The bigger the company and the greater its internal resources, the easier it is to believe that “we have all the answers internally” when it comes to innovation and marketing ideas. And many people rightly complain that some brainstorming sessions create heaps of undeveloped ideas that never go anywhere. Yet two recent innovation summits that we were involved with have reminded us of the dramatic value that savvy, experienced outsiders with a fresh perspective can bring to a project in just a few days. 

Read our two brief case studies and learning for the future:

The Re-framing Summit

The first event was an innovation summit we engineered for a Fortune 100 consumer products company to help re-frame a category/need-state they wanted to enter and find “blue oceans” (i.e., to find untapped new market opportunities that are strongly differentiated and, ideally, will grow the market). The participants included the project team, hand-picked innovators from across the corporation’s divisions, and a wide array of outside experts from marketing and innovation agencies. Together with the client and facilitator, it was a 2-½-day process comprised of:

  • Immersion to develop common understanding of the marketplace, consumer, competition, technology, etc.

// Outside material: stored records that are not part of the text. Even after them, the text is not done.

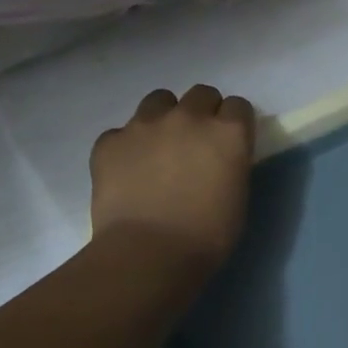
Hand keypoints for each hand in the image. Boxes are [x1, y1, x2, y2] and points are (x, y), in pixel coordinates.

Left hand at [90, 85, 256, 270]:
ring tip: (159, 148)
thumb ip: (231, 164)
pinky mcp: (109, 141)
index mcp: (227, 132)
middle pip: (201, 94)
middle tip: (196, 144)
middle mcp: (188, 117)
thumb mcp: (237, 197)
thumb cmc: (207, 236)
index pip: (238, 106)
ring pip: (159, 100)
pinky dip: (127, 146)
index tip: (229, 143)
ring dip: (164, 118)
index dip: (234, 124)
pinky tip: (128, 171)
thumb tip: (218, 159)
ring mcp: (144, 125)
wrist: (148, 254)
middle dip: (202, 112)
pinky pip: (121, 132)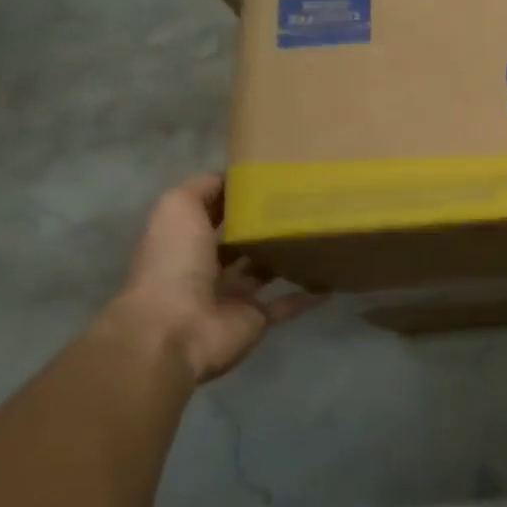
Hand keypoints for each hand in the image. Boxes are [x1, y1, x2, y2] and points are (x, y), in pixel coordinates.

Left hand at [113, 174, 323, 383]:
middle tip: (303, 207)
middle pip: (238, 244)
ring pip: (264, 272)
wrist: (178, 328)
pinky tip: (332, 280)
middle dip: (263, 228)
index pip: (210, 215)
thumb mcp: (177, 210)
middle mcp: (205, 269)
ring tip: (320, 236)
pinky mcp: (256, 318)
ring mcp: (232, 296)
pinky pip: (287, 304)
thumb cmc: (175, 264)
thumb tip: (231, 177)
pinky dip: (308, 295)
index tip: (269, 182)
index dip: (233, 199)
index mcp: (183, 242)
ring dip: (286, 258)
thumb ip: (201, 189)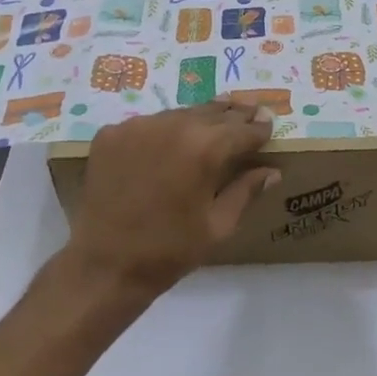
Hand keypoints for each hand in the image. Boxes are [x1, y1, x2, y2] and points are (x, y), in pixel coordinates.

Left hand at [64, 101, 279, 296]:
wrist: (105, 264)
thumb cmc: (170, 250)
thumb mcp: (219, 225)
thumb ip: (246, 191)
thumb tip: (271, 171)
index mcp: (206, 148)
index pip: (243, 129)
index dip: (259, 128)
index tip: (269, 125)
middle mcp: (173, 126)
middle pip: (212, 112)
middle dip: (233, 114)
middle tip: (249, 110)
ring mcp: (138, 126)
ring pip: (179, 114)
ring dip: (199, 119)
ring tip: (213, 120)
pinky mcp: (111, 134)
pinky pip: (147, 125)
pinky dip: (162, 131)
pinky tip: (168, 144)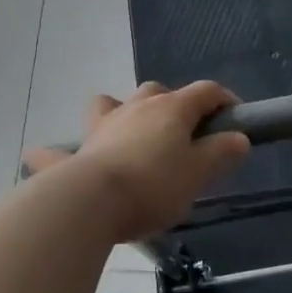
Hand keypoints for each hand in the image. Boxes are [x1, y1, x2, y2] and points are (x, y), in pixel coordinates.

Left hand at [21, 81, 249, 241]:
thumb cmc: (154, 185)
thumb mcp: (198, 173)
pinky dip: (59, 153)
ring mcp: (102, 125)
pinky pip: (61, 149)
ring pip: (112, 103)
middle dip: (174, 104)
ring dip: (122, 111)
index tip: (234, 117)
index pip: (205, 91)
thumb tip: (237, 138)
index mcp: (171, 109)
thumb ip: (220, 153)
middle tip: (184, 133)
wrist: (92, 201)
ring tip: (131, 134)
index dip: (224, 99)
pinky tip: (54, 160)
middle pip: (158, 90)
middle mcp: (136, 107)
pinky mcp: (76, 151)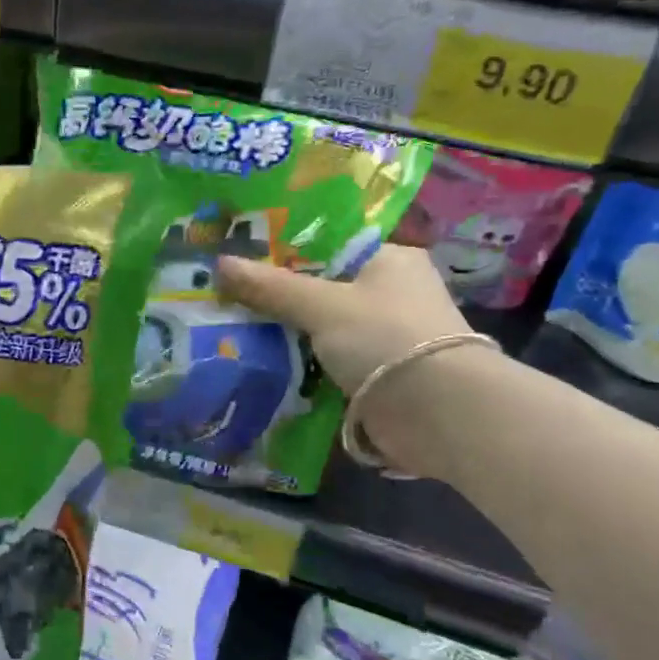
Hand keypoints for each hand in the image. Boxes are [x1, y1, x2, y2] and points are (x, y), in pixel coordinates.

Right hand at [215, 245, 469, 395]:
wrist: (439, 413)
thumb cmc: (385, 337)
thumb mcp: (322, 305)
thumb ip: (271, 287)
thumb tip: (219, 264)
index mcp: (389, 260)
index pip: (328, 246)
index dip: (283, 252)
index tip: (240, 259)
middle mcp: (391, 294)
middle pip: (322, 289)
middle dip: (278, 299)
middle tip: (227, 297)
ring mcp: (386, 338)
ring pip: (323, 330)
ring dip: (287, 336)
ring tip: (233, 331)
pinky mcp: (379, 376)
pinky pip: (329, 364)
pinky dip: (302, 367)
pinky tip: (263, 366)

  • Stimulus sessions to stretch people’s creativity and illuminate new strategic directions, featuring 3 interactive sessions:

    1. Blue Ocean Strategy led an overview of how different strategic choices can redraw market lines via 6 key paths.

    2. Jeff Goldstein introduced how the cognitive science of Schemas and Conceptual Blends guide how we think and can be vehicles for simple, crystal-clear-to-consumers innovation breakthroughs.

    3. Jeff also introduced innovation Success Avenues™ leveraging 11 relevant models drawn from our database.

  • Platform Development & Assessment to convert insights and ideas into full re-framing strategies and new product ideas, and then evaluate and prioritize those strategic platforms.

The results included 12 prioritized new platform opportunities and a much deeper strategic understanding of the opportunities. Client feedback ranged from “transformational” to “best experience in my career.”  The project team was energized, presented the platforms to corporate leadership, and used them to channel and focus subsequent innovation directions.

The New Brand Summit

The second event was hosted by another great innovation agency and was designed to develop 4 new brand “vector” opportunity areas we had identified into more robust, fully articulated product concepts. Participants included the project team, the agency strategists and creatives, and outside branding and beverage category practitioners (cooks, mixologists, etc.). The 1-½-day session included: 

  • Orientation – A brief review of the objectives, process, and research to-date

  • Platform Development for each of the 4 areas, using magazines and discussions as stimuli to help complete templates and dioramas to illustrate platform ideas

  • Distillation by the core team to vote on, refine, and prioritize platforms

Results were strong, with 2 unique concept ideas developed for each of the 4 vectors, and diverse/unexpected creative value via new ideas, added ingredients, unique brand characters, product names, etc. After qualitative refinement, 3 of the 6 new beverage concepts generated top scores in consumer testing versus the concept database.

Key Learning From Innovation Summits

  • Both sessions avoided the “heap of ideas” brainstorming trap by having a well-defined purpose and output, using templates to structure ideas, and prioritizing and refining steps throughout

  • It’s important to have clearly defined processes to promote discussion in both large and small groups – in the first summit, the large group discussions were most illuminating, whereas in the second, the small groups yielded the “ah-ha” moments

  • The first session had a longer duration and richer sources of inspiration and stimuli, which, we believe, added extra value

  • “Voting” on ideas or areas can be helpful to prioritize, yet the commentary by passionate advocates of an idea and the ensuing discussion often illuminate new insights in ways that shift votes or may trump the group results

  • Visual templates and live illustrators can capture a dynamic living event, plus stimulate better dialogue and a more fun and creative atmosphere

  • Including people experienced in the particular category as some of the outside participants brings extra perspective beyond that of “merely” including smart/diverse people

Bottom-line, there’s no monopoly on good ideas, no matter the size of the company or the research conducted to-date.

If you want to battle-test your proposition, identify new growth opportunities, or generate/further develop robust innovation or marketing ideas, Innovation Summits can be great catalysts for success.